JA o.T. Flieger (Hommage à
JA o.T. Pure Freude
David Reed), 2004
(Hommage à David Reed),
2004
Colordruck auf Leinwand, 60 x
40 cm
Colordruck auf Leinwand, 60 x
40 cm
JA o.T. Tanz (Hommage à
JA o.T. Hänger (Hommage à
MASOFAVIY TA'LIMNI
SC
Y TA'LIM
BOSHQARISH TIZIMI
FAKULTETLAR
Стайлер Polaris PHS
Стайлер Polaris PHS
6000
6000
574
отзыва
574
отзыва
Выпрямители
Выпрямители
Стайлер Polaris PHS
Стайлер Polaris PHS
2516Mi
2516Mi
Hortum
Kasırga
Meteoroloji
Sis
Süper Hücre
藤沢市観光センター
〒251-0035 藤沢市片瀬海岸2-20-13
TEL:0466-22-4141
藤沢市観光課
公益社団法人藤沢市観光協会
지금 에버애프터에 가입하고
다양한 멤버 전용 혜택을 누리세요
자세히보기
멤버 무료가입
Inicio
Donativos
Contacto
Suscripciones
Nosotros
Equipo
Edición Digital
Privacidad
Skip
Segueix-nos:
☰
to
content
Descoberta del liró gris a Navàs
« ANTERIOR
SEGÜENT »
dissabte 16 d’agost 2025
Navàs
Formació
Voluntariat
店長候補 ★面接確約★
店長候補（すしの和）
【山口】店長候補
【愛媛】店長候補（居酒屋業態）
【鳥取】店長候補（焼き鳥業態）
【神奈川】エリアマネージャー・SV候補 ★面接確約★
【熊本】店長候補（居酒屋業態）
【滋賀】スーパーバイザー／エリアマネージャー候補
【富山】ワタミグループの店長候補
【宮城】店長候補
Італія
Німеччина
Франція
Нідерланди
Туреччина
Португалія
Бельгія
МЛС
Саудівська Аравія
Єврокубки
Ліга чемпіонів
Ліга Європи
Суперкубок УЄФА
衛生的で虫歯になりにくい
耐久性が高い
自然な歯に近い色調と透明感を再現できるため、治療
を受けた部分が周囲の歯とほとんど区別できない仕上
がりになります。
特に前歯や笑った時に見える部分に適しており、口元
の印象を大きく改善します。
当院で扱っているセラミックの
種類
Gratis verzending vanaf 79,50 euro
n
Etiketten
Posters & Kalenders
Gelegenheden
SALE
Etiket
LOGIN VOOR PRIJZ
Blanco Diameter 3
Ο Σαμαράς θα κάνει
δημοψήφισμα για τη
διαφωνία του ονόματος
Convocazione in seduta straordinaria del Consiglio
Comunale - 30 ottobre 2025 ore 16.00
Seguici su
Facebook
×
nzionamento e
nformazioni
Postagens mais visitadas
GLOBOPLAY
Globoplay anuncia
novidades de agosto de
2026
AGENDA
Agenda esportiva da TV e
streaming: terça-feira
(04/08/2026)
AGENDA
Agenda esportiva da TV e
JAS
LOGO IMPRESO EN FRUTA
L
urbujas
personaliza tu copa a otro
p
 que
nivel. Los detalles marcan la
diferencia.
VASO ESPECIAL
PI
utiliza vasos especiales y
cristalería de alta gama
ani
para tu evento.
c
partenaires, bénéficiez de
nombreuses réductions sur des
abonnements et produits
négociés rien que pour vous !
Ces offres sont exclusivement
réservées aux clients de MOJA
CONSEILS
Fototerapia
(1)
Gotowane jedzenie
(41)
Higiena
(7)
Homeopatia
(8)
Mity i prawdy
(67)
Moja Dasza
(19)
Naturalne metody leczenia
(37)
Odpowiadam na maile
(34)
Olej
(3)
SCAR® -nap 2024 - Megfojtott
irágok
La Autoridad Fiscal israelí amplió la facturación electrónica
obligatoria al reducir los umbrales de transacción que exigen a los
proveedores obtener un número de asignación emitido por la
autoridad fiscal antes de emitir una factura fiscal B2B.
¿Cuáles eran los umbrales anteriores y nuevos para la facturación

^^^^^^^^

An answer consisting of the number alone is required: how many lines in the entries hold the string "umbrales"?

2